Propagating Scabiosa

Grow annuals from seed sown where they are to flower in spring and grow perennials from seed sown in autumn. Increase perennials by taking basal cuttings in summer or by division early in spring. Note: sterile hybrids will not self-seed.

Scabious 'Kudos Collection'

Scabious 'Kudos Collection'

Popular Varieties of Scabiosa Grown in the UK

There are many different cultivars of Scabiosa available from annuals, biennials to herbaceous perennials. Scabiosa Mixed Giant hybrids, in mixed colours with large flowers, are some of the easiest to grow from seed.

S. atropurpurea (sweet scabious) erect annual with dark crimson flowers and narrow mid green leaves. Easy to grow from seed. Height: 3ft (1m), spread: 9in (23cm).

S. caucasica free flowering herbaceous perennial with pale blue blooms. Long flowering period. Good for cutting. Lance-shaped grey-green leaves. Height: 2ft (60cm), spread: 2ft (60cm).

S. caucasica 'Clive Greaves' is a hardy perennial with attractive, blue-violet or mauve flowers on long stems appearing all summer long. Height and spread 2ft (60cm).
S. caucasica 'Miss Willmott' and 'Bressingham White' have white flowers.
S. caucasica 'Moerheim Blue' is a rich violet-blue.

S. columbaria evergreen perennial with lilac-blue flowers. Mat forming grey-green leaves. Height: 1ft (30cm), spread: 1ft (30cm).

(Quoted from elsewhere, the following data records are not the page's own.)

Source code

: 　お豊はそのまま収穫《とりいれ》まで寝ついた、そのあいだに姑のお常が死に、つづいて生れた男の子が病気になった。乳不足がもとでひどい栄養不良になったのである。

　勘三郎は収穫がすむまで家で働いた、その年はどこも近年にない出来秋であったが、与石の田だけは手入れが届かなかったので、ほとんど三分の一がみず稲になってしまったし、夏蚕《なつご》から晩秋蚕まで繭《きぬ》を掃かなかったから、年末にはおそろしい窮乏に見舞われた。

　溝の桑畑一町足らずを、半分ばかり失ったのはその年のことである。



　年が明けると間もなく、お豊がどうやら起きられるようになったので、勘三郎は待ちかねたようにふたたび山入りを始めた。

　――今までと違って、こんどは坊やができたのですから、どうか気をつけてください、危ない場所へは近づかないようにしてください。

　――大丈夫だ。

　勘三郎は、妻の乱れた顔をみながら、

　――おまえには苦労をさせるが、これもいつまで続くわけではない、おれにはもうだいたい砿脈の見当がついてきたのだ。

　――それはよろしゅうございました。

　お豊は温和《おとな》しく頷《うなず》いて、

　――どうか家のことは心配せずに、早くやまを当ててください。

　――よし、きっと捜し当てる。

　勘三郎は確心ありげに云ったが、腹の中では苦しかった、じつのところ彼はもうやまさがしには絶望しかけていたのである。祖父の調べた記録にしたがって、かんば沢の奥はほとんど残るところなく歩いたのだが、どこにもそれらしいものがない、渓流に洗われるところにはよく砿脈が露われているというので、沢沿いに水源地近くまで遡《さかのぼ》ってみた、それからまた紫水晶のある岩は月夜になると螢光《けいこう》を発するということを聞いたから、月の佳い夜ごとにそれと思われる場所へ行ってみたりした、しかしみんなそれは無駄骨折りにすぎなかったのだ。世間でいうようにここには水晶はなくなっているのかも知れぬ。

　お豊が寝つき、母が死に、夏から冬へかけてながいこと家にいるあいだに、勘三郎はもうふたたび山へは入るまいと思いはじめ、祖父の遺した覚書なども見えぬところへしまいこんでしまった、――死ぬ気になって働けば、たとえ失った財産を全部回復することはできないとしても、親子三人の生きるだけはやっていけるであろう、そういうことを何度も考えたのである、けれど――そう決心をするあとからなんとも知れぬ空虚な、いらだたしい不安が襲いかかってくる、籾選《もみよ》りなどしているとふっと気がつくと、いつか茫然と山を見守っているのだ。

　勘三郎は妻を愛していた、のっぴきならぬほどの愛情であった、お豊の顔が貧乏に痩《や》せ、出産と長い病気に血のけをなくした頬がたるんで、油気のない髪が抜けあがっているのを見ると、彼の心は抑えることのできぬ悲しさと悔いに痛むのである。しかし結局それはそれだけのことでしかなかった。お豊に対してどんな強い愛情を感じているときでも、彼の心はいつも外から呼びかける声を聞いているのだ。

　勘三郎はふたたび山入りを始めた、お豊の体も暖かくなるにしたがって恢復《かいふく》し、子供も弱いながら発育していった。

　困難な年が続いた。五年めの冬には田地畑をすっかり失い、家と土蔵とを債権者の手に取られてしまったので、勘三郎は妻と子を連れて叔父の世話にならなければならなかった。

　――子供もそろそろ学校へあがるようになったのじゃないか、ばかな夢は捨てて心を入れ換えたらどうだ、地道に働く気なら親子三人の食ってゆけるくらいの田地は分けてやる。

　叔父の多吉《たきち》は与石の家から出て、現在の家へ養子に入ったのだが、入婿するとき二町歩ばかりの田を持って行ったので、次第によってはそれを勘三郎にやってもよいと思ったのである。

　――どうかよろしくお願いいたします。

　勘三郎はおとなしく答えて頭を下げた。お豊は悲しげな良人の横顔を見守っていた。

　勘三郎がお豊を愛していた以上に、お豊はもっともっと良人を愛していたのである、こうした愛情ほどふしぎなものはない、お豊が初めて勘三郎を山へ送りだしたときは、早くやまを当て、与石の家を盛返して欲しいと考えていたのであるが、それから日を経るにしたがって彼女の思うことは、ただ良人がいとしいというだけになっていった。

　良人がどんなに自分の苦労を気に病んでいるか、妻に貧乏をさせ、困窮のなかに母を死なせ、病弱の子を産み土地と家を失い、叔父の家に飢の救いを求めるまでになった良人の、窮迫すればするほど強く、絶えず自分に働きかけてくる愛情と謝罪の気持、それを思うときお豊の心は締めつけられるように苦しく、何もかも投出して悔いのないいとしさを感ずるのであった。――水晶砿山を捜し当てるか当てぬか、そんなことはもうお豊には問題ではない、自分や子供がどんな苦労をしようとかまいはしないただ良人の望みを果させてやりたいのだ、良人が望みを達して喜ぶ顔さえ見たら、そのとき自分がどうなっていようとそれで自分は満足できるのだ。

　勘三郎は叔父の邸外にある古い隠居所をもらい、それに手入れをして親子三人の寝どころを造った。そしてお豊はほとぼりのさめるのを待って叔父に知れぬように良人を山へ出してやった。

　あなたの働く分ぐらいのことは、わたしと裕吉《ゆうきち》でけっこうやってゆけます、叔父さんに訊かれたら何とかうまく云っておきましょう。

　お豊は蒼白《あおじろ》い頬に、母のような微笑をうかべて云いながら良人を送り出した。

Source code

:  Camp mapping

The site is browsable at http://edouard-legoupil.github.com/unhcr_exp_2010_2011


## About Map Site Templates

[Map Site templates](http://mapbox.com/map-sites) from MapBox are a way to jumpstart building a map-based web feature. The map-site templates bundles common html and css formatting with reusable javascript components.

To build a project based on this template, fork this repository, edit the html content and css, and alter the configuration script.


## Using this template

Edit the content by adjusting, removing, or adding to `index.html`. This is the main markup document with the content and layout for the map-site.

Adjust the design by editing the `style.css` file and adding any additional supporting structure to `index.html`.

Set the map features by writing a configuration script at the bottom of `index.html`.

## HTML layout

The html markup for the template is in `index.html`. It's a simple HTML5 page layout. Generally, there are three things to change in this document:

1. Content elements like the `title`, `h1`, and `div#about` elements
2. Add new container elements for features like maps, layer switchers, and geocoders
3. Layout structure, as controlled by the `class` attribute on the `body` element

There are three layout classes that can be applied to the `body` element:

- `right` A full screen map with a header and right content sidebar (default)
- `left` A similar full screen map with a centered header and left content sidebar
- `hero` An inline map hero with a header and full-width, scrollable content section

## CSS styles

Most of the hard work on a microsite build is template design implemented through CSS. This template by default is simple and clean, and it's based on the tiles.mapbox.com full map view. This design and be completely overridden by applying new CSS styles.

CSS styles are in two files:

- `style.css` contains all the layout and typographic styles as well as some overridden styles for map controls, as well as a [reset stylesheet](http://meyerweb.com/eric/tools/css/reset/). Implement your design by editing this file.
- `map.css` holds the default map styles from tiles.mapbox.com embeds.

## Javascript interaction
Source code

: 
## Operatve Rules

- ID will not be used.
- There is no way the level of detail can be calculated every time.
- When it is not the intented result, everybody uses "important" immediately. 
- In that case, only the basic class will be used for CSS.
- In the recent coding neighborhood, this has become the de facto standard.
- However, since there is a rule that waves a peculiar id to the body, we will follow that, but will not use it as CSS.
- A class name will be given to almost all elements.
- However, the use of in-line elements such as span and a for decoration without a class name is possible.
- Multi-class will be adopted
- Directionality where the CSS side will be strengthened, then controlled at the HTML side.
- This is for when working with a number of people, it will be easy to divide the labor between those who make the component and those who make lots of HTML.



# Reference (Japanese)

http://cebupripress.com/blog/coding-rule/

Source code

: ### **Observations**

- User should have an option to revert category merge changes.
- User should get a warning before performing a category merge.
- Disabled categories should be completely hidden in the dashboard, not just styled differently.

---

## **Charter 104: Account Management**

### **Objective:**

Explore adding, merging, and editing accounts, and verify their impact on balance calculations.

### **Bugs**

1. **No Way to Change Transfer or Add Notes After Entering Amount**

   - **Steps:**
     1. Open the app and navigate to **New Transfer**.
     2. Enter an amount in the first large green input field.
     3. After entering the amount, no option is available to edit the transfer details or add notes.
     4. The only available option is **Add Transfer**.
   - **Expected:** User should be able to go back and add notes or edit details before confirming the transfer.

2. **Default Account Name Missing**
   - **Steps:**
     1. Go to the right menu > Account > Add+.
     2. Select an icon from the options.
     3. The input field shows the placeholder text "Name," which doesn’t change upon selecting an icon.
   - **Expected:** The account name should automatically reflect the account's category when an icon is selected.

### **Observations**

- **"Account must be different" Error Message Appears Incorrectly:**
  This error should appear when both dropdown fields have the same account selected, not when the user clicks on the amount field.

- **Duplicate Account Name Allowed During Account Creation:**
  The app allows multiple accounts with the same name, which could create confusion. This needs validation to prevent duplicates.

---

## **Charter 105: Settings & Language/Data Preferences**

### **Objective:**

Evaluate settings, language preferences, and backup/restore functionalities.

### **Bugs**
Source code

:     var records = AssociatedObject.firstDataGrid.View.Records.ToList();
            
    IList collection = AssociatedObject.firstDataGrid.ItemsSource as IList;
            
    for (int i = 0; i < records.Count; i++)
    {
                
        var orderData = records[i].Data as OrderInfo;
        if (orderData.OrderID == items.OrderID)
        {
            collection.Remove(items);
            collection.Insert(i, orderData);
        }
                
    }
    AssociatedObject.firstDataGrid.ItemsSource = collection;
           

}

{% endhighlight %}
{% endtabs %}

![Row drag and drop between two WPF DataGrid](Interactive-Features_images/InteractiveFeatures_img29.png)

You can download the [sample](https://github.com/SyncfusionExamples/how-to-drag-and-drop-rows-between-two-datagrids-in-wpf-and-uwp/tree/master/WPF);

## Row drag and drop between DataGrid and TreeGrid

S. graminifolia evergreen perennial with lilacy pink flowers, from late spring to early summer. Silvery grey grassy foliage. Good rock garden specimen or front of the border. Height: 10in (25cm), spread: 1ft (30cm).

S. lucida evergreen perennial with pale carmine to purple flowers. Mat forming grey-green leaves. Height: 1ft (30cm), spread: 1ft (30cm).

Scabiosa stellata (paper moon, starflower) a group of annuals with more rounded flower heads on wiry stems. The papery bracts of S. stellata make excellent dried flowers.